TEXTO PROPORCIONADO
Como las autoridades se negaron a incluir la categoría “mestizo”, por considerarla un término racista y colonial, la mayoría de los consultados no tuvo más remedio que marcar la casilla “ninguno”. Millones de “X” que dibujan un gran signo de interrogación sobre la legitimidad étnica que invocó el presidente Evo Morales para abolir la República y fundar el flamante Estado Plurinacional.

En el Gobierno cundió el desconcierto. Víctima de la improvisación, el propio Morales alumbró la crítica filosófica más demoledora que se haya hecho sobre su gestión. “A mí también me ha sorprendido, porque los datos anteriores (2001) eran muy diferentes. No sé si estamos en una etapa de desclasamiento, estamos en una etapa, tal vez, de tener mayor mentalidad colonizadora. Es debatible”, atinó a decir tras conocer las cifras en agosto.

Paradójicamente, ocho años de mandato por y para los indígenas habrían debilitado el sentimiento originario. El reconocimiento constitucional de 36 naciones ancestrales, sus territorios, lenguas, justicia comunitaria y propiedad sobre los recursos naturales; el discurso socialista y antiimperialista; las nacionalizaciones anticoloniales, los cantos a la Pachamama y los rituales político-chamánicos. Todo fue en vano.

En términos absolutos, la ‘masacre’ fue inclemente. Los cinco pueblos nativos más representativos del país sufrieron los descensos más significativos: un 20% menos de quechuas, un 7% menos de aimaras, un 28% menos de chiquitanos, un 37% menos de guaraníes y un 50% menos de mojeños. De las 31 etnias restantes, la mitad no llega a los mil habitantes y tres caminan por el filo de la extinción física y cultural, con menos de 100 individuos.

Para los sociólogos, la masiva migración hacia áreas urbanas donde las identidades se difuminan, el relevo generacional y los matrimonios mixtos podrían ser los factores más relevantes para explicar la debacle amerindia. En la arena política, poco importan estas elucubraciones académicas.

Días después, Morales trataría de matizar su controvertida teoría sobre el “desclasamiento” asegurando que, en realidad, todos los bolivianos son originarios: “Unos originarios milenarios, otros originarios contemporáneos. Todos somos de esta patria y estamos obligados a entendernos”. Pero el daño ya estaba hecho.

CONTENIDO DEL LISTADO
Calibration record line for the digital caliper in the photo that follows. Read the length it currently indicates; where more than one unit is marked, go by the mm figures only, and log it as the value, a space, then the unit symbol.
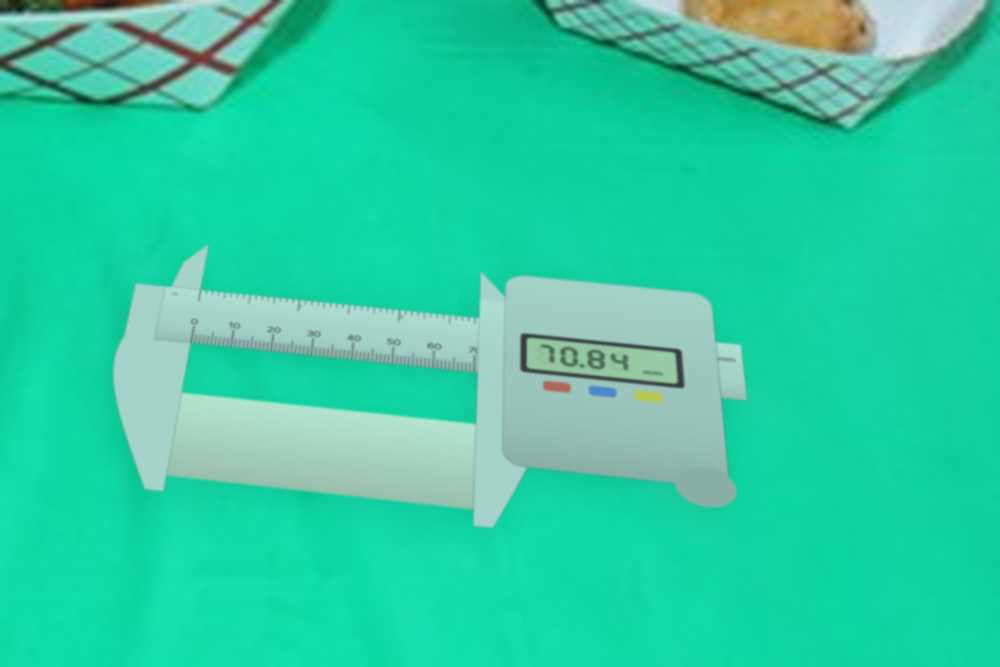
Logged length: 70.84 mm
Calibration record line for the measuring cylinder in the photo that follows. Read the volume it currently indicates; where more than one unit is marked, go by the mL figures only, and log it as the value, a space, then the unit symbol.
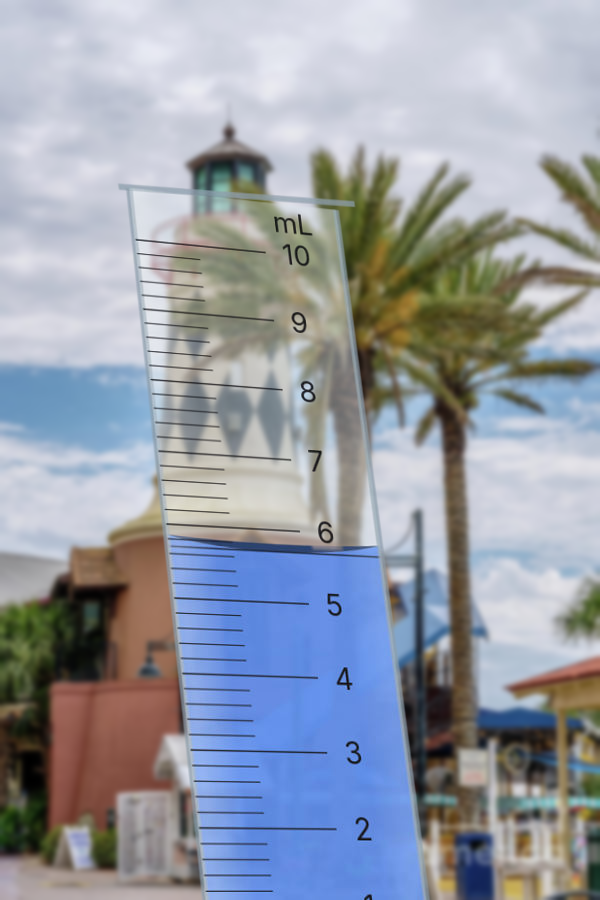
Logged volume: 5.7 mL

TAREA 1
Resume en forma de lista el párrafo del texto proporcionado que empieza con «En términos absolutos». Conserva sus datos principales.
TAREA 2
Extrae del texto proporcionado, sin cambiar nada, el tramo que va desde "Días después, Morales" hasta "ya estaba hecho.".

SOLUCIÓN 1
- Los cinco pueblos nativos más representativos del país tuvieron las mayores caídas:
  - quechuas, un 20% menos
  - aimaras, un 7% menos
  - chiquitanos, un 28% menos
  - guaraníes, un 37% menos
  - mojeños, un 50% menos
- De las 31 etnias restantes, la mitad no llega a los mil habitantes.
- Tres etnias tienen menos de 100 individuos y están al borde de la extinción física y cultural.

SOLUCIÓN 2
Días después, Morales trataría de matizar su controvertida teoría sobre el “desclasamiento” asegurando que, en realidad, todos los bolivianos son originarios: “Unos originarios milenarios, otros originarios contemporáneos. Todos somos de esta patria y estamos obligados a entendernos”. Pero el daño ya estaba hecho.